Yes, and actually in 2015 we organized an event here in Toronto called the Dutch-Canadian Summit on Resiliency in Climate Change, where we brought together Dutch and Canadian experts to share visions and solutions regarding this enormously important issue of climate change. The artwork that you see here in my room was exhibited at that seminar. It is the work of a Dutch photographer who travelled all over the world and took stunning pictures that document the rise of the seas due to climate change. We are very much aware of the enormous impact of climate change because half of our country is below sea level. We must deal with mitigating the effects of climate change and trying to adapt to it. I believe that we should begin by transitioning to a post-fossil fuel economy. As I travel, I see how innovative and creative the Dutch are and we definitely can and do make a valuable contribution in his field. My office will remain focusing on this issue.

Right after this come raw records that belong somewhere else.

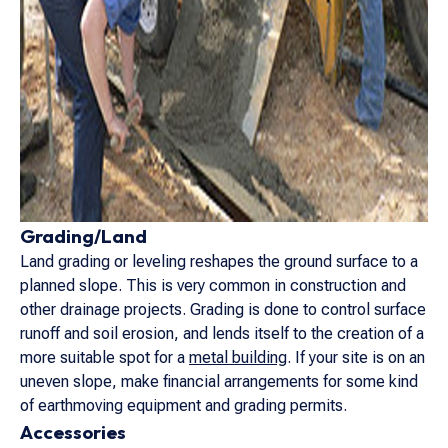
Grading/Land
Land grading or leveling reshapes the ground surface to a
planned slope. This is very common in construction and
other drainage projects. Grading is done to control surface
runoff and soil erosion, and lends itself to the creation of a
more suitable spot for a
metal building
. If your site is on an
uneven slope, make financial arrangements for some kind
of earthmoving equipment and grading permits.
Accessories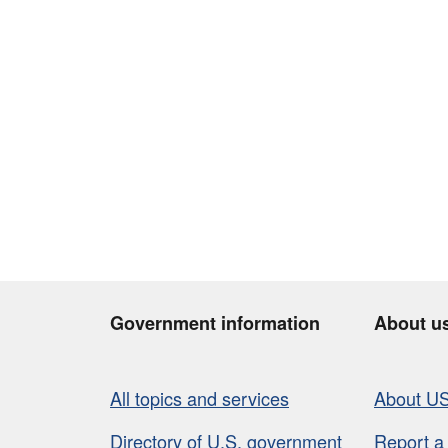
Government information
About u
All topics and services
About U
Directory of U.S. government
Report a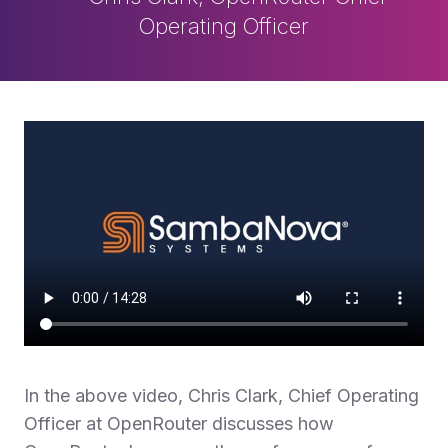
Operating Officer
In the above video, Chris Clark, Chief Operating
Officer at OpenRouter discusses how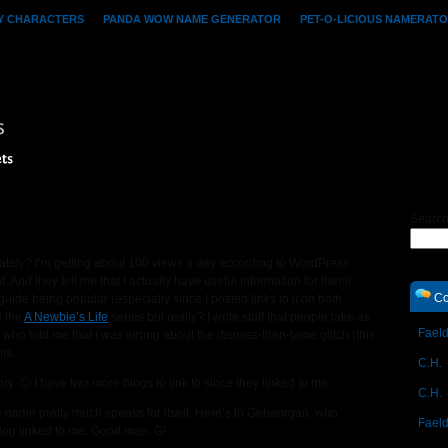
Y CHARACTERS
PANDA WOW NAME GENERATOR
PET-O-LICIOUS NAMERAT
ts
Searc
lately? I’m getting about 100 views a day according to WordPress
t. And they tell me that I actually have useful information for them!
Co
guide being popular (especially since I posted links to it on both
e the
A Newbie’s Life
series but really? I write stuff that people take as
Faeld
who told me that I was wrong about the dismiss-then-tame glitch (this
is.
C.H.
 🙂 I have two more blogs to link to since they linked to me.
C.H.
 name pretty much speaks for itself. Here’s to Gebeorgan, who
Faeld
log linked to me. Good man, G!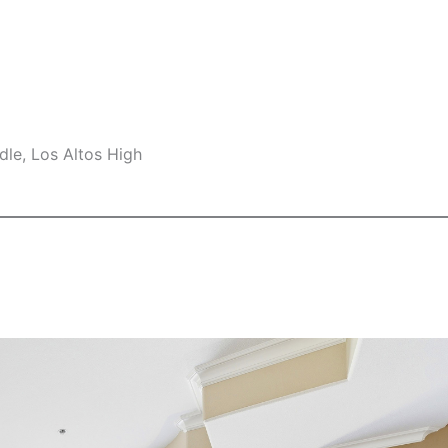
le, Los Altos High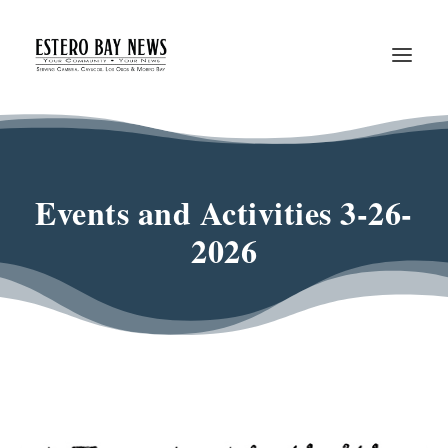
Events and Activities 3-26-
2026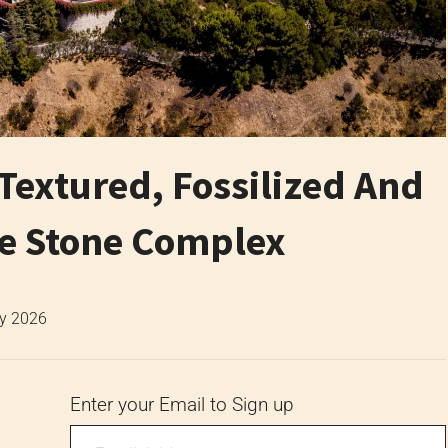
 Textured, Fossilized And
ne Stone Complex
ly 2026
Enter your Email to Sign up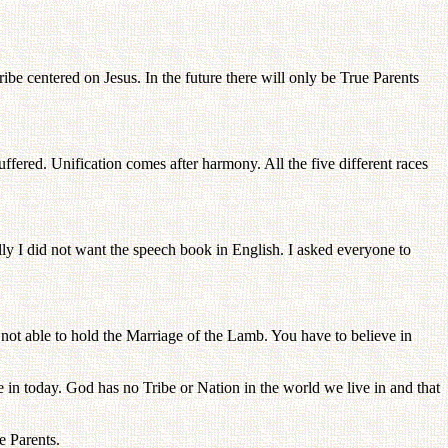
tribe centered on Jesus. In the future there will only be True Parents
fered. Unification comes after harmony. All the five different races
ly I did not want the speech book in English. I asked everyone to
not able to hold the Marriage of the Lamb. You have to believe in
n today. God has no Tribe or Nation in the world we live in and that
e Parents.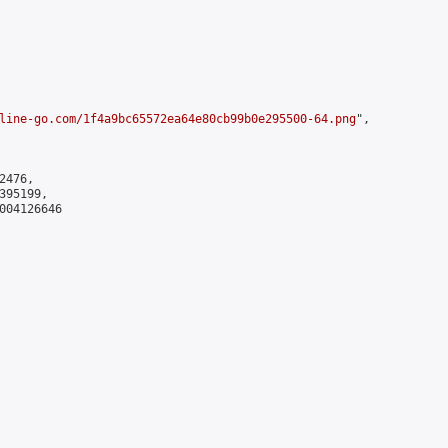
line-go.com/1f4a9bc65572ea64e80cb99b0e295500-64.png
",

476,

95199,

004126646
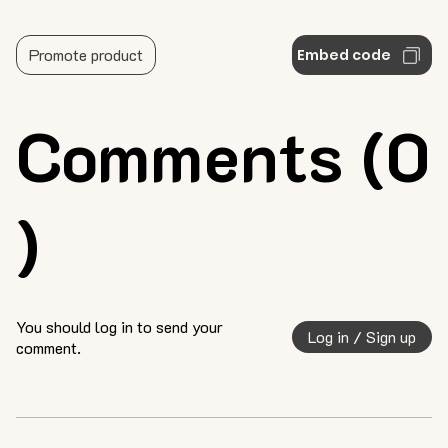
Promote product
Embed code
Comments (0
)
You should log in to send your
Log in / Sign up
comment.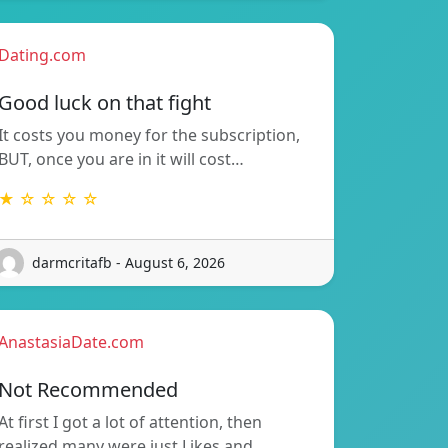
Dating.com
Good luck on that fight
It costs you money for the subscription,
BUT, once you are in it will cost…
★ ☆ ☆ ☆ ☆
darmcritafb - August 6, 2026
AnastasiaDate.com
Not Recommended
At first I got a lot of attention, then
realized many were just Likes and…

Would you like to leave any final words for our Canadian readers?
I can only congratulate Canadians for the country that they have. You have a beautiful country because you build it and work on it every day. Canada is a country that is built on successfully welcoming people from all over the world. It’s an example of how well an open society can work. Just look at Toronto’s growth and multicultural success! There is no city in the world that has a higher percentage of inhabitants not born in the country where they now live. Keep on building on these important Canadian qualities!
Disclaimer: Any views or opinions expressed in articles are solely those of the authors and do not necessarily represent the views of the NATO Association of Canada.